Try it
Repeat the data below exactly, with every entry included.

Data listing
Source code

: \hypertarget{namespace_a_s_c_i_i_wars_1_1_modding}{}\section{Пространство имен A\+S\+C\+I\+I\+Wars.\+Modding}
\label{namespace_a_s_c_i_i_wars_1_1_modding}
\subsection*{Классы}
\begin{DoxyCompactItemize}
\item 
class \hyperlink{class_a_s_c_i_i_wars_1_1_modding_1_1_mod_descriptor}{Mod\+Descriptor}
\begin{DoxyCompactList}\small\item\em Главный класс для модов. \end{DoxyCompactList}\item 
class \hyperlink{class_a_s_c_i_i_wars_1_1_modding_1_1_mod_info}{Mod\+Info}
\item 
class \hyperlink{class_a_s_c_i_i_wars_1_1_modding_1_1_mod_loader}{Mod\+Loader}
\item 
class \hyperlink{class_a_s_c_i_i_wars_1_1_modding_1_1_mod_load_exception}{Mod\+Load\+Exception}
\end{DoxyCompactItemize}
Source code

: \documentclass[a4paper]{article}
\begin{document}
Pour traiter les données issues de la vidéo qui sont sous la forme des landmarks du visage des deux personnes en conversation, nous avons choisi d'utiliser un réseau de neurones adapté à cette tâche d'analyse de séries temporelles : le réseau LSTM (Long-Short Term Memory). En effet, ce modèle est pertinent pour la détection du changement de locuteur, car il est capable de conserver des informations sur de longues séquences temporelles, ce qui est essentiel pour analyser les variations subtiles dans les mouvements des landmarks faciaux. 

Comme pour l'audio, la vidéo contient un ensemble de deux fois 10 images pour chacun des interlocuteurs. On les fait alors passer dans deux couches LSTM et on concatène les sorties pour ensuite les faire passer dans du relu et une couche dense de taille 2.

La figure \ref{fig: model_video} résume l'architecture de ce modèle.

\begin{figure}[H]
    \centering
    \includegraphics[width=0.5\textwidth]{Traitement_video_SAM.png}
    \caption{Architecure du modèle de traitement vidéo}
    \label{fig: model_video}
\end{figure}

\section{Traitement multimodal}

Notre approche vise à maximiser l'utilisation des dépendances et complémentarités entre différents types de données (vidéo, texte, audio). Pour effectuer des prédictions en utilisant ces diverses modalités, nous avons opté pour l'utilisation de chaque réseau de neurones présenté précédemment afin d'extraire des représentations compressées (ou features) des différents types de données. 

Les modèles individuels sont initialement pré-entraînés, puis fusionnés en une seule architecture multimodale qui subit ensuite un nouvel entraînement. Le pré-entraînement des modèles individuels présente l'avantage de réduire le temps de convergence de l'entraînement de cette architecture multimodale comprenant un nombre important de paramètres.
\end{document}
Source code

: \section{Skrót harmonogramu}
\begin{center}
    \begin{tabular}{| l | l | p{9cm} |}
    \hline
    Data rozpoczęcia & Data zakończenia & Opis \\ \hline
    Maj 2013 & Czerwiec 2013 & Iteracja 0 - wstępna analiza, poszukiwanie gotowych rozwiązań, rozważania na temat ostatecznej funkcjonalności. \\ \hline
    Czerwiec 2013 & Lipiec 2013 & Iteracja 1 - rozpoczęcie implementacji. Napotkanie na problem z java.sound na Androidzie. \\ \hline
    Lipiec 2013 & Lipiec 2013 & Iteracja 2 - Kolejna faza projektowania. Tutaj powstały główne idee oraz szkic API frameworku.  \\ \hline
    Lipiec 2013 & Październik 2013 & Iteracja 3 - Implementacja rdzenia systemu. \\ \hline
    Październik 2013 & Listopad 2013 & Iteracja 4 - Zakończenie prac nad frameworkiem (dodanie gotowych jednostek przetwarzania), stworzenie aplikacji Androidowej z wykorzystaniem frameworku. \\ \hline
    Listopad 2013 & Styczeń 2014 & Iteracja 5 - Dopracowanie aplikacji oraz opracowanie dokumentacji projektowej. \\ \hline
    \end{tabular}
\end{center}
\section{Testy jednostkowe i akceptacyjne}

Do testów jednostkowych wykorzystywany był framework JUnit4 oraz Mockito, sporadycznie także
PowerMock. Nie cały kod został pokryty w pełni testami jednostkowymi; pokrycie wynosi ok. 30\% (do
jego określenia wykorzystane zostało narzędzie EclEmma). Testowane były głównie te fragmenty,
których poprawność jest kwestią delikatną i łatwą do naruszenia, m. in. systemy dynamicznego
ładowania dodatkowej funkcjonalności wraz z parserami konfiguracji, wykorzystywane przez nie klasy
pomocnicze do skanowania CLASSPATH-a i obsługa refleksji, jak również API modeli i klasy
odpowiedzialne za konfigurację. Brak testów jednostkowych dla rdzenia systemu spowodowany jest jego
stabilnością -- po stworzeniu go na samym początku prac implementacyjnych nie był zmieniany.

Answer to the exercise
Source code

: \hypertarget{namespace_a_s_c_i_i_wars_1_1_modding}{}\section{Пространство имен A\+S\+C\+I\+I\+Wars.\+Modding}
\label{namespace_a_s_c_i_i_wars_1_1_modding}
\subsection*{Классы}
\begin{DoxyCompactItemize}
\item 
class \hyperlink{class_a_s_c_i_i_wars_1_1_modding_1_1_mod_descriptor}{Mod\+Descriptor}
\begin{DoxyCompactList}\small\item\em Главный класс для модов. \end{DoxyCompactList}\item 
class \hyperlink{class_a_s_c_i_i_wars_1_1_modding_1_1_mod_info}{Mod\+Info}
\item 
class \hyperlink{class_a_s_c_i_i_wars_1_1_modding_1_1_mod_loader}{Mod\+Loader}
\item 
class \hyperlink{class_a_s_c_i_i_wars_1_1_modding_1_1_mod_load_exception}{Mod\+Load\+Exception}
\end{DoxyCompactItemize}
Source code

: \documentclass[a4paper]{article}
\begin{document}
Pour traiter les données issues de la vidéo qui sont sous la forme des landmarks du visage des deux personnes en conversation, nous avons choisi d'utiliser un réseau de neurones adapté à cette tâche d'analyse de séries temporelles : le réseau LSTM (Long-Short Term Memory). En effet, ce modèle est pertinent pour la détection du changement de locuteur, car il est capable de conserver des informations sur de longues séquences temporelles, ce qui est essentiel pour analyser les variations subtiles dans les mouvements des landmarks faciaux. 

Comme pour l'audio, la vidéo contient un ensemble de deux fois 10 images pour chacun des interlocuteurs. On les fait alors passer dans deux couches LSTM et on concatène les sorties pour ensuite les faire passer dans du relu et une couche dense de taille 2.

La figure \ref{fig: model_video} résume l'architecture de ce modèle.

\begin{figure}[H]
    \centering
    \includegraphics[width=0.5\textwidth]{Traitement_video_SAM.png}
    \caption{Architecure du modèle de traitement vidéo}
    \label{fig: model_video}
\end{figure}

\section{Traitement multimodal}

Notre approche vise à maximiser l'utilisation des dépendances et complémentarités entre différents types de données (vidéo, texte, audio). Pour effectuer des prédictions en utilisant ces diverses modalités, nous avons opté pour l'utilisation de chaque réseau de neurones présenté précédemment afin d'extraire des représentations compressées (ou features) des différents types de données. 

Les modèles individuels sont initialement pré-entraînés, puis fusionnés en une seule architecture multimodale qui subit ensuite un nouvel entraînement. Le pré-entraînement des modèles individuels présente l'avantage de réduire le temps de convergence de l'entraînement de cette architecture multimodale comprenant un nombre important de paramètres.
\end{document}
Source code

: \section{Skrót harmonogramu}
\begin{center}
    \begin{tabular}{| l | l | p{9cm} |}
    \hline
    Data rozpoczęcia & Data zakończenia & Opis \\ \hline
    Maj 2013 & Czerwiec 2013 & Iteracja 0 - wstępna analiza, poszukiwanie gotowych rozwiązań, rozważania na temat ostatecznej funkcjonalności. \\ \hline
    Czerwiec 2013 & Lipiec 2013 & Iteracja 1 - rozpoczęcie implementacji. Napotkanie na problem z java.sound na Androidzie. \\ \hline
    Lipiec 2013 & Lipiec 2013 & Iteracja 2 - Kolejna faza projektowania. Tutaj powstały główne idee oraz szkic API frameworku.  \\ \hline
    Lipiec 2013 & Październik 2013 & Iteracja 3 - Implementacja rdzenia systemu. \\ \hline
    Październik 2013 & Listopad 2013 & Iteracja 4 - Zakończenie prac nad frameworkiem (dodanie gotowych jednostek przetwarzania), stworzenie aplikacji Androidowej z wykorzystaniem frameworku. \\ \hline
    Listopad 2013 & Styczeń 2014 & Iteracja 5 - Dopracowanie aplikacji oraz opracowanie dokumentacji projektowej. \\ \hline
    \end{tabular}
\end{center}
\section{Testy jednostkowe i akceptacyjne}

Do testów jednostkowych wykorzystywany był framework JUnit4 oraz Mockito, sporadycznie także
PowerMock. Nie cały kod został pokryty w pełni testami jednostkowymi; pokrycie wynosi ok. 30\% (do
jego określenia wykorzystane zostało narzędzie EclEmma). Testowane były głównie te fragmenty,
których poprawność jest kwestią delikatną i łatwą do naruszenia, m. in. systemy dynamicznego
ładowania dodatkowej funkcjonalności wraz z parserami konfiguracji, wykorzystywane przez nie klasy
pomocnicze do skanowania CLASSPATH-a i obsługa refleksji, jak również API modeli i klasy
odpowiedzialne za konfigurację. Brak testów jednostkowych dla rdzenia systemu spowodowany jest jego
stabilnością -- po stworzeniu go na samym początku prac implementacyjnych nie był zmieniany.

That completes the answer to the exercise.